Foliage on Spout Force path

Another picture of the day’s rampant vegetation, this time on the Spout Force path.

Brackened-Out commentary: The last nine years have familiarised me with many aspects of walking in the Lakes, whether it is knowing how to work the various public transport connections, or which major paths are acceptable climbs and descents and which are pains in the butt.

And if there’s one thing that negotiating some 1,200 miles of Cumbria has done, it has been to put me off bracken completely. Nine years ago I would not have expressed feelings one way or the other for this plant. As I approach my fiftieth year on this planet I have grown to despise it. I know it’s indigenous — so at least not as invasive as Himalayan balsam, the Lakes appears free of that weed for now but it can only be a matter of time — but there are so many things about it that irritate. It chokes paths, conceals rocks. Routes that I know are fine at other times of year can be made impassable from July to October (like the Eskdale peat road I last encountered on walk 133). It holds water superbly; I think it is somewhere in volume 8 that Wainwright (who surely had plenty of opportunities to develop similar feelings about it) notes how “there is nothing better at soaking trousers than wet bracken”, and he’s right.

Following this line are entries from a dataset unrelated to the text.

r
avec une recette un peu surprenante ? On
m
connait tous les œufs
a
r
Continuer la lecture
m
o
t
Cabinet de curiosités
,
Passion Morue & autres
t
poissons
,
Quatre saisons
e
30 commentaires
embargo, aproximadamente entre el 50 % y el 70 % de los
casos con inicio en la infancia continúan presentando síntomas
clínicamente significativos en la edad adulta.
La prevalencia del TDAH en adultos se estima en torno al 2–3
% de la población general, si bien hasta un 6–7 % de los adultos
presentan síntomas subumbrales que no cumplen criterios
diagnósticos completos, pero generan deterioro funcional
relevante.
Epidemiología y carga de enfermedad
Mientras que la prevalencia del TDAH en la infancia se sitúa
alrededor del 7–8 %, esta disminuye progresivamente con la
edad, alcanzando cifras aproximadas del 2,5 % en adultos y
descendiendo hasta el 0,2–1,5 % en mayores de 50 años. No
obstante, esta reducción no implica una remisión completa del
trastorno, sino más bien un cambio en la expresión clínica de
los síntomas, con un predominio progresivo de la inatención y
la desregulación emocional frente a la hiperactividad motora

Graystones from Broom Fell

Looking along the ridge to Graystones, from Broom Fell

The valley of Aiken Beck proved to be a bracken farm of some fertility today; not to mention a range of other plants, including blackberries, which were welcome enough (everyone I know who looks out for these things recognises that 2018 has been about the best year ever for blackberries in Britain), but also including a variety of spiky, soggy or simply obstructive greenery that made the first 90 minutes of this walk slightly tiresome. I actually wish they’d mark this stuff more clearly on the OS map. Not every slope is affected; the descent from Graystones down into Wythop wasn’t so bad (apart from the dead sheep). It would help with late summer walk planning, that’s all.

Sheep and Ling Fell

Sheep posing for a picture in front of Ling Fell

I sound grouchy and don’t really mean to. Other than the vegetation issues today wasn’t a bad walk, though there’s nothing particularly thrilling about it. The low cloud that was affecting much of the District today did preclude me following through on my original plan to bag the High Stile range, but this one still needed the summer bus service (the #77 to be precise) so was worth doing instead, bracken notwithstanding.

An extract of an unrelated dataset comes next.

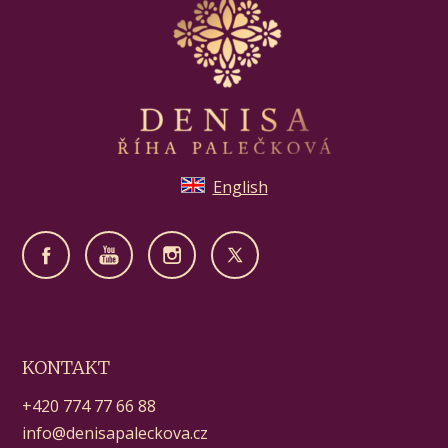
English
KONTAKT
+420 774 77 66 88
info@denisapaleckova.cz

When I first planned it I thought I might end by also bagging the two summits of Watch Hill (see walk 92) and ending in Cockermouth, but on arrival at the A66 the walk did seem to have come to a natural end, so those two can wait. Besides, I now think I have a plan to make sure that fell number 165 — the mid-point of this second round — can now, indeed, be Middle Fell. That’s the plan for early September, although many things have to fall into place before this does actually come through, so let’s see how it goes.